(Stored dataset items)
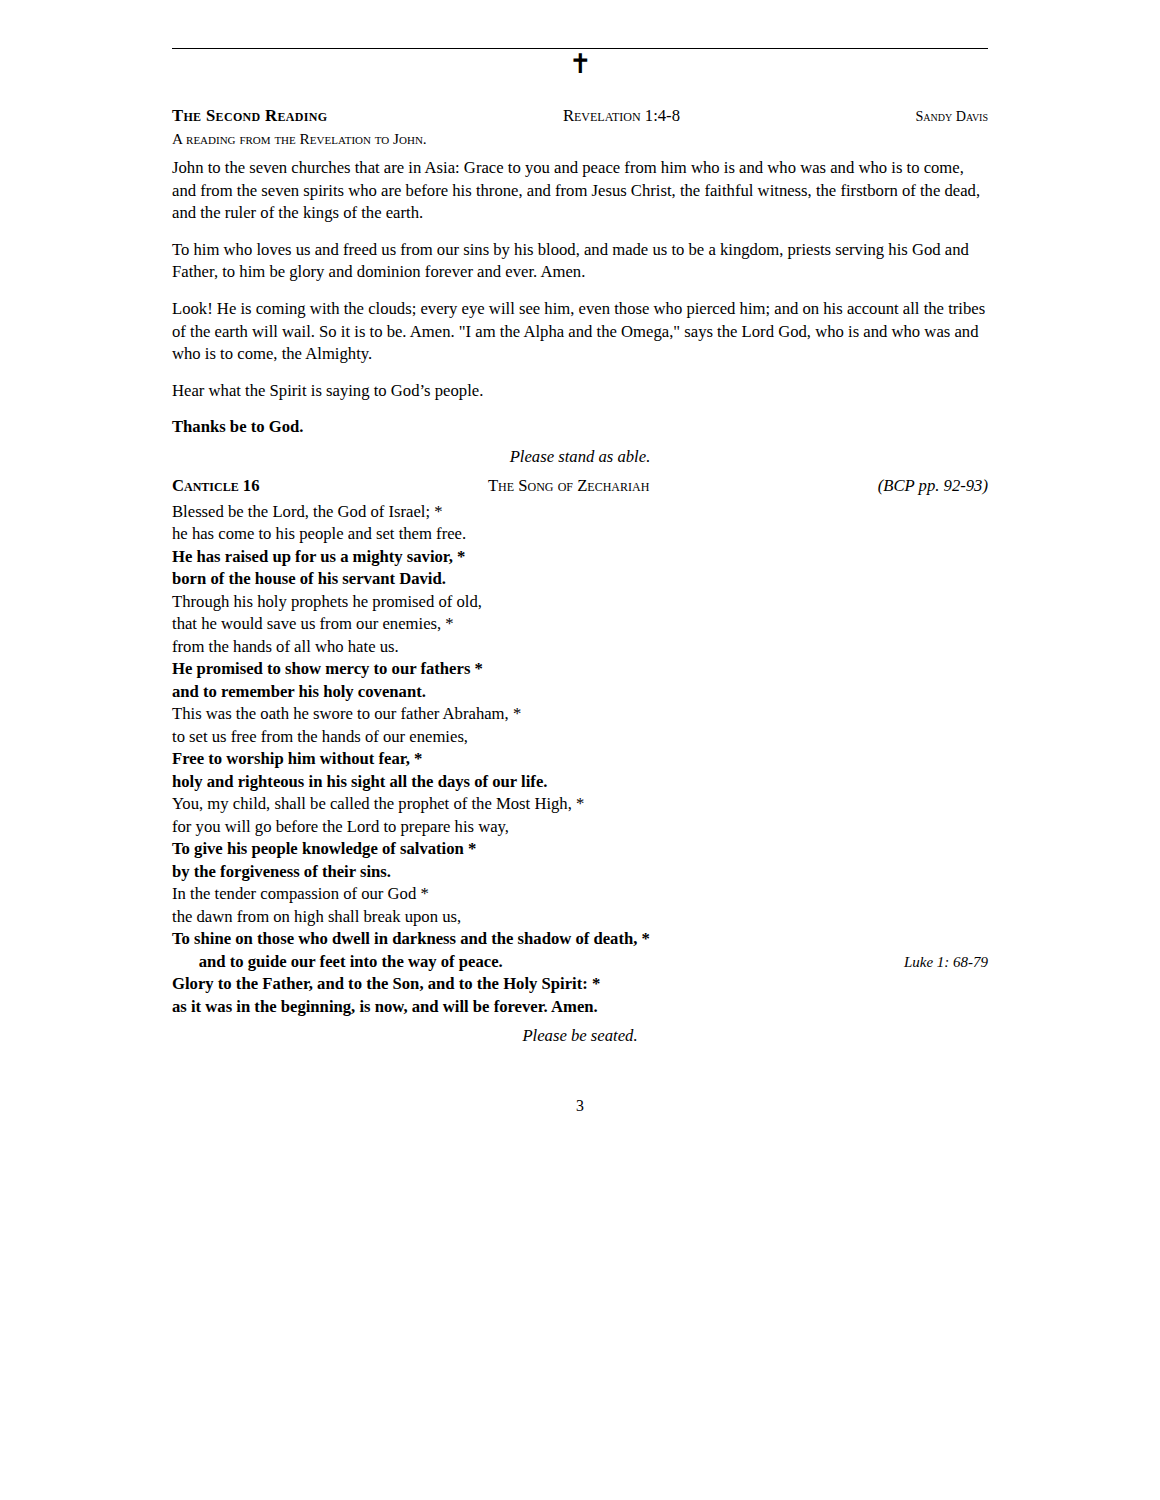✝
The Second Reading Revelation 1:4-8 Sandy Davis
A reading from the Revelation to John.
John to the seven churches that are in Asia: Grace to you and peace from him who is and who was and who is to come, and from the seven spirits who are before his throne, and from Jesus Christ, the faithful witness, the firstborn of the dead, and the ruler of the kings of the earth.
To him who loves us and freed us from our sins by his blood, and made us to be a kingdom, priests serving his God and Father, to him be glory and dominion forever and ever. Amen.
Look! He is coming with the clouds; every eye will see him, even those who pierced him; and on his account all the tribes of the earth will wail. So it is to be. Amen. "I am the Alpha and the Omega," says the Lord God, who is and who was and who is to come, the Almighty.
Hear what the Spirit is saying to God’s people.
Thanks be to God.
Please stand as able.
Canticle 16 The Song of Zechariah (BCP pp. 92-93)
Blessed be the Lord, the God of Israel; *
he has come to his people and set them free.
He has raised up for us a mighty savior, *
born of the house of his servant David.
Through his holy prophets he promised of old,
that he would save us from our enemies, *
from the hands of all who hate us.
He promised to show mercy to our fathers *
and to remember his holy covenant.
This was the oath he swore to our father Abraham, *
to set us free from the hands of our enemies,
Free to worship him without fear, *
holy and righteous in his sight all the days of our life.
You, my child, shall be called the prophet of the Most High, *
for you will go before the Lord to prepare his way,
To give his people knowledge of salvation *
by the forgiveness of their sins.
In the tender compassion of our God *
the dawn from on high shall break upon us,
To shine on those who dwell in darkness and the shadow of death, *
and to guide our feet into the way of peace. Luke 1: 68-79
Glory to the Father, and to the Son, and to the Holy Spirit: *
as it was in the beginning, is now, and will be forever. Amen.
Please be seated.
3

* [INSTRUCTIONS TO FOLLOW]: Check every line of the data, and copy the ones that contain "Please".

* [SOLVED EXERCISE]:
Please stand as able.
Please be seated.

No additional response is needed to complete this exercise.